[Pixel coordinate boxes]
Start of Block

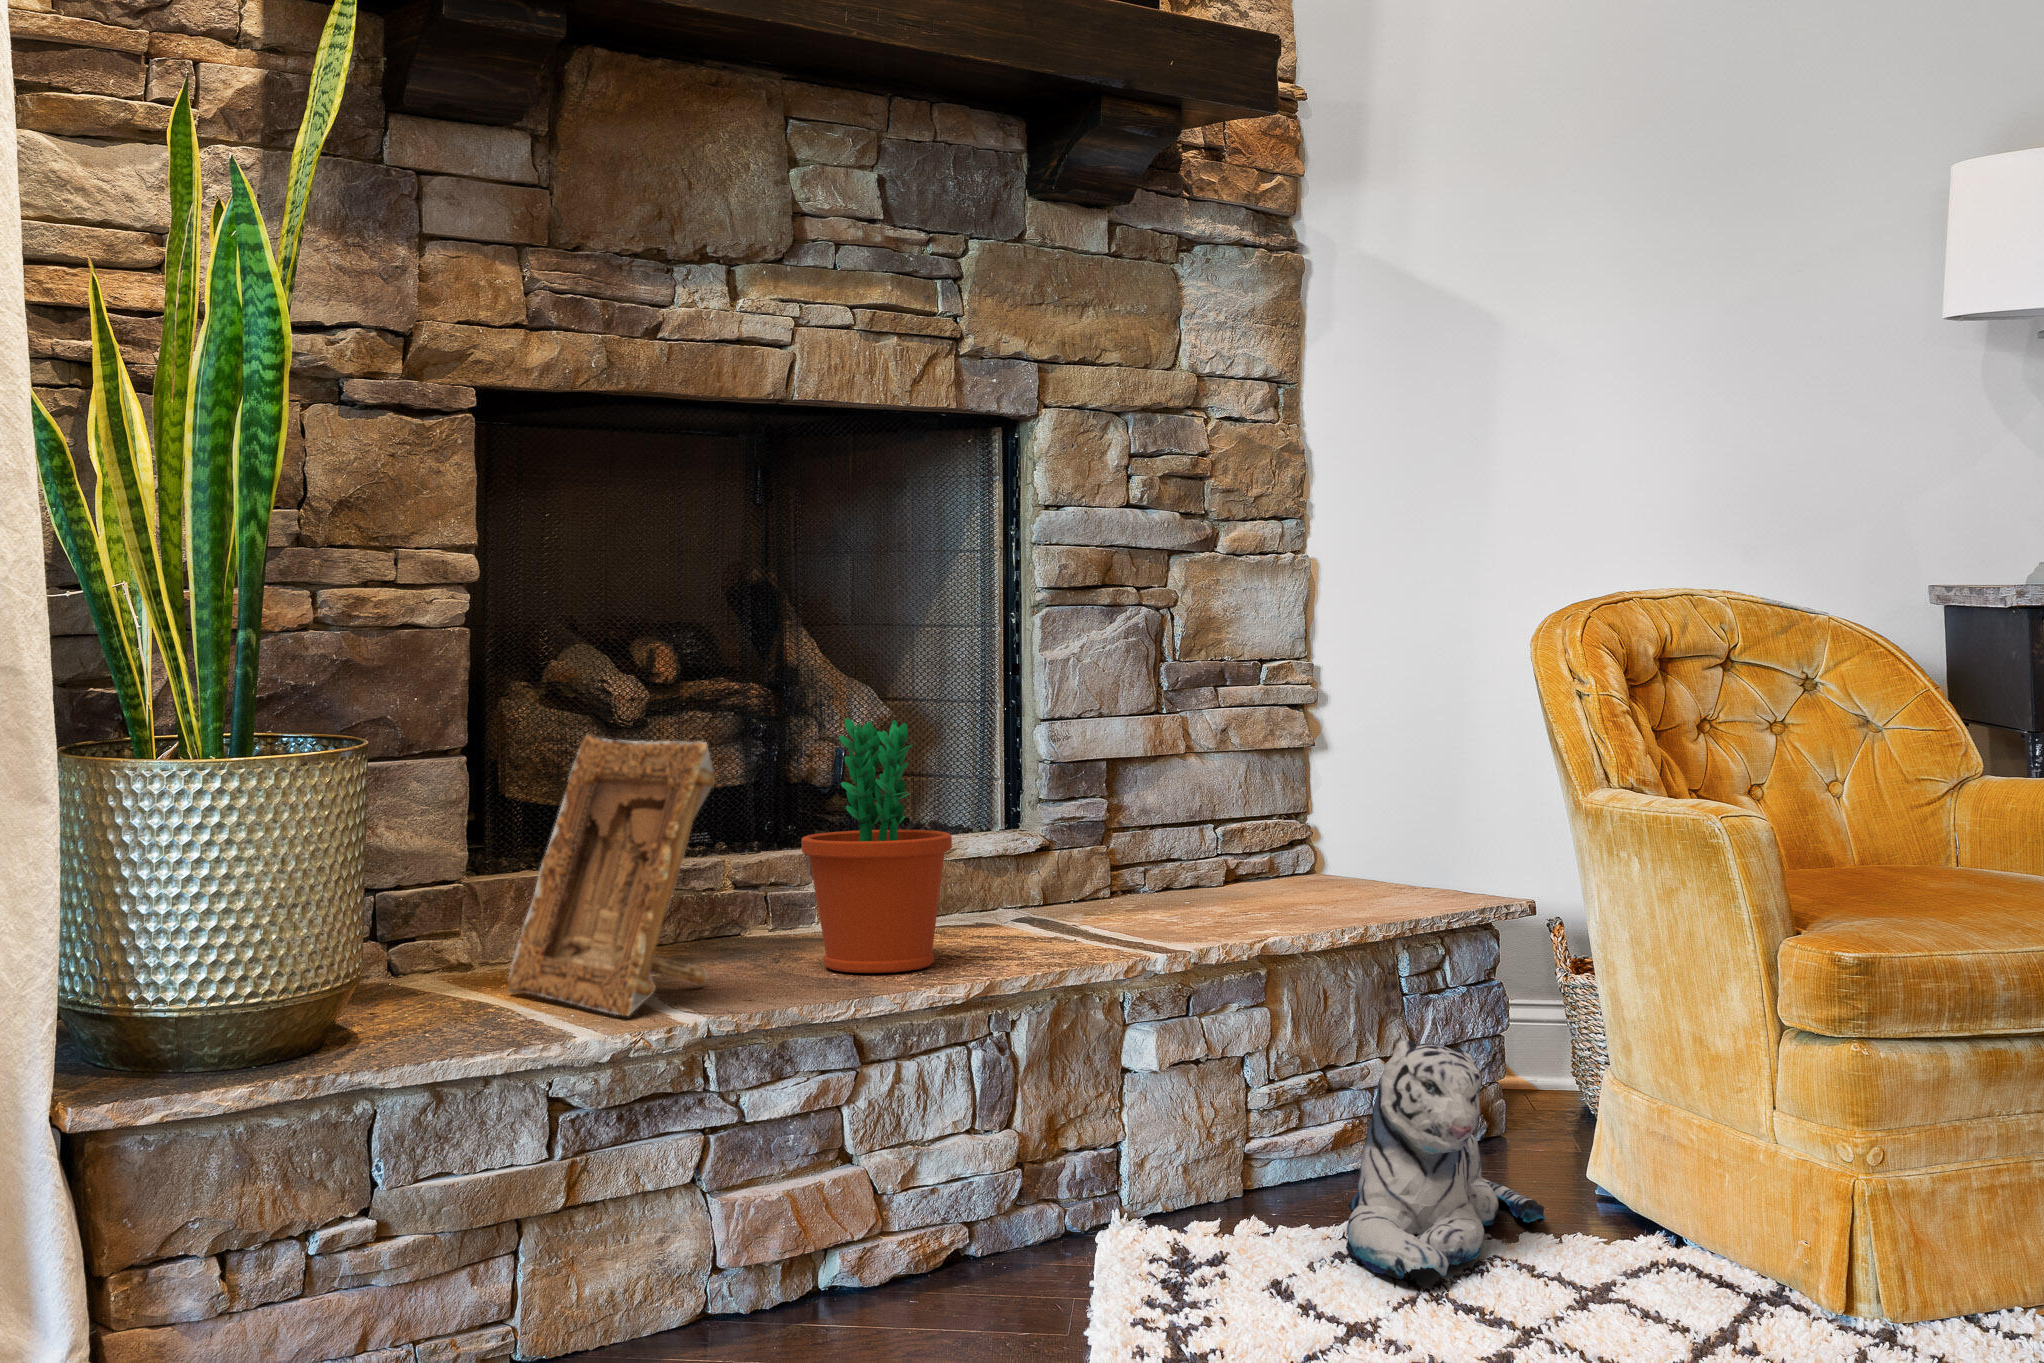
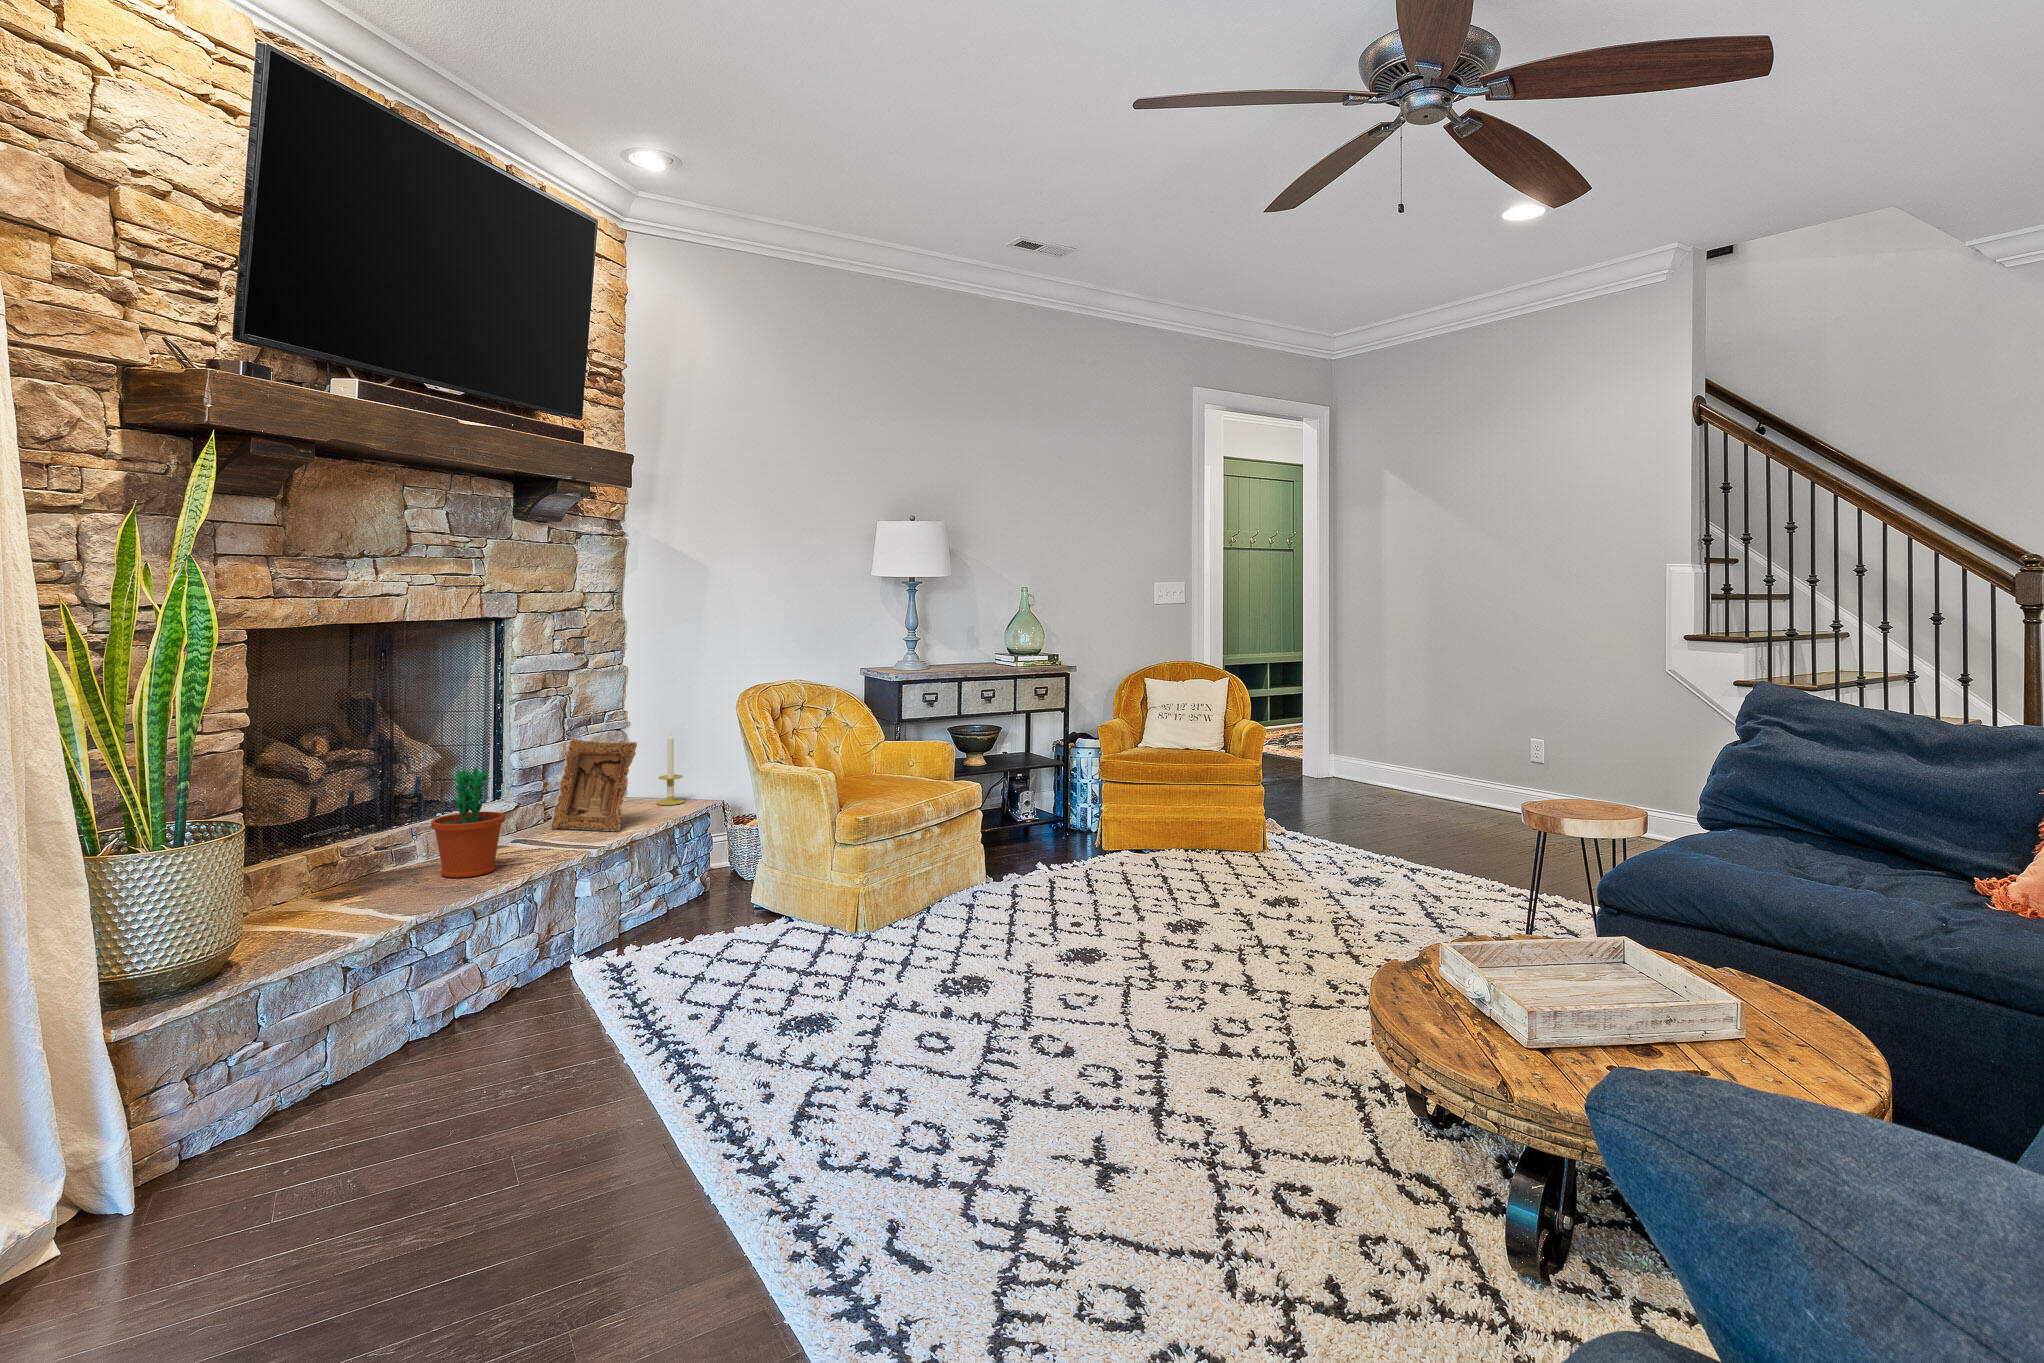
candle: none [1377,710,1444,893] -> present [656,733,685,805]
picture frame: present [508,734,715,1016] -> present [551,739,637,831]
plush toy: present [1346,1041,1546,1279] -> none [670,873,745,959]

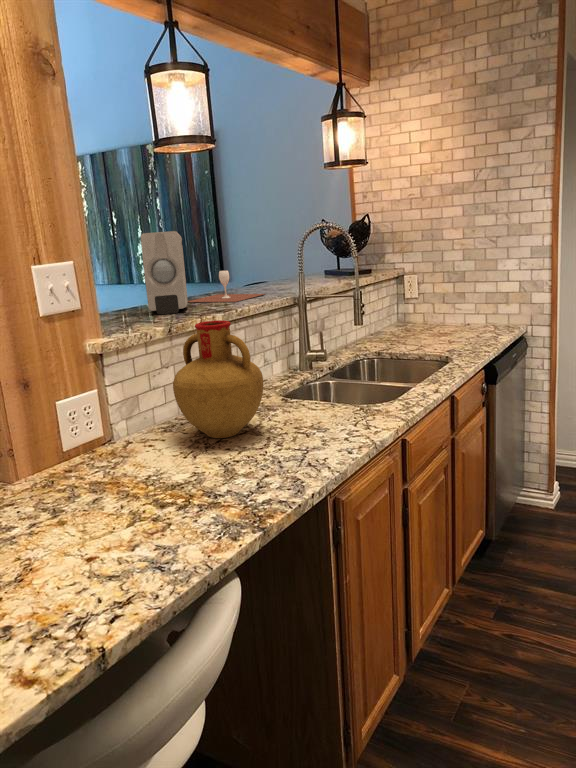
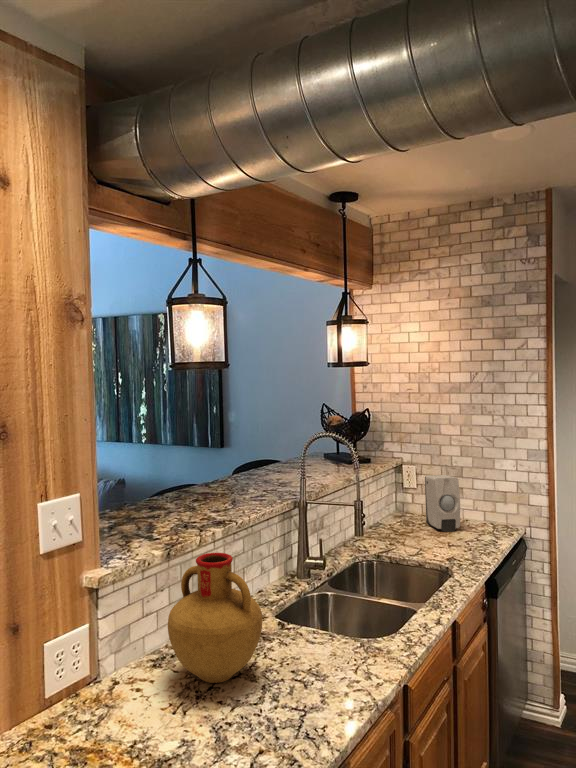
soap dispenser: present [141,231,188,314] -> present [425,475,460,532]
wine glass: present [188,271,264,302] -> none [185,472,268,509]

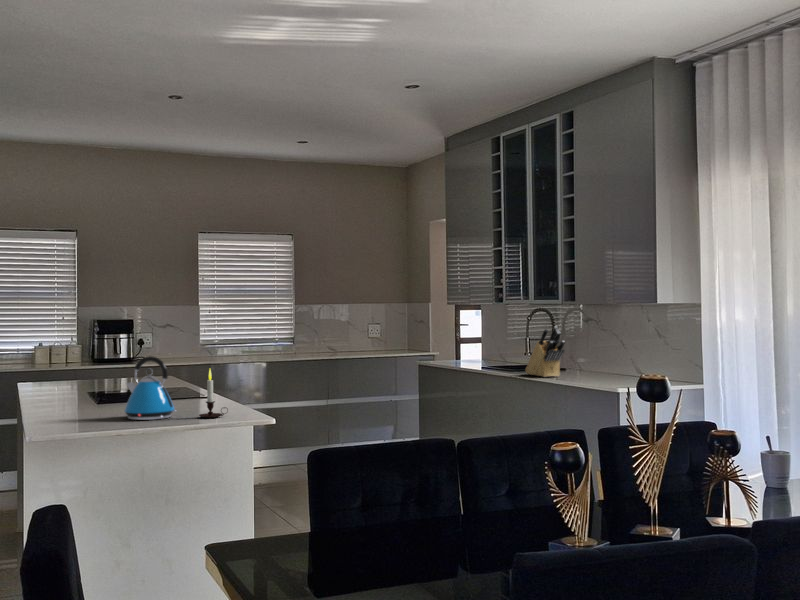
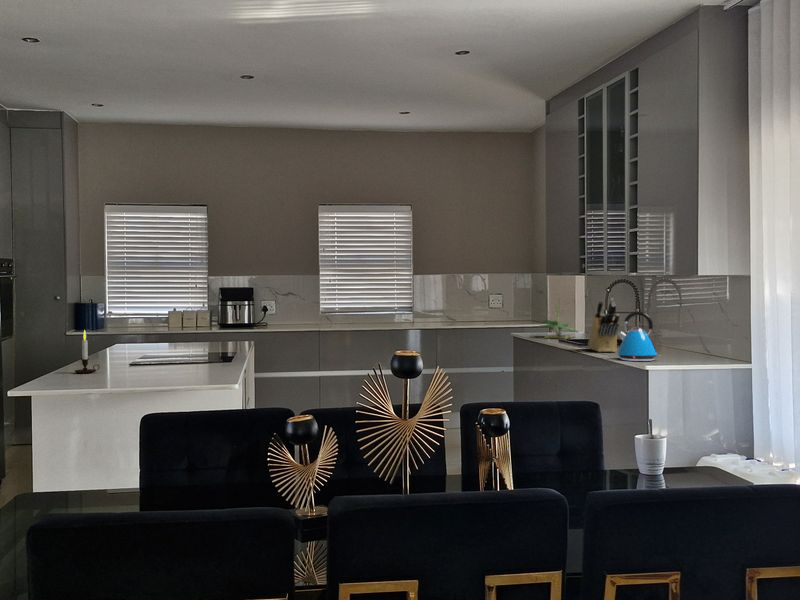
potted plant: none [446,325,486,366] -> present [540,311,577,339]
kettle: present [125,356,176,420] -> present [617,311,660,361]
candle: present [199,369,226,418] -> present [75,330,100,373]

End of Block

Collect every line with the string "candle" from the records, and copy each.

candle: none [1377,710,1444,893] -> present [656,733,685,805]
candle: present [199,369,226,418] -> present [75,330,100,373]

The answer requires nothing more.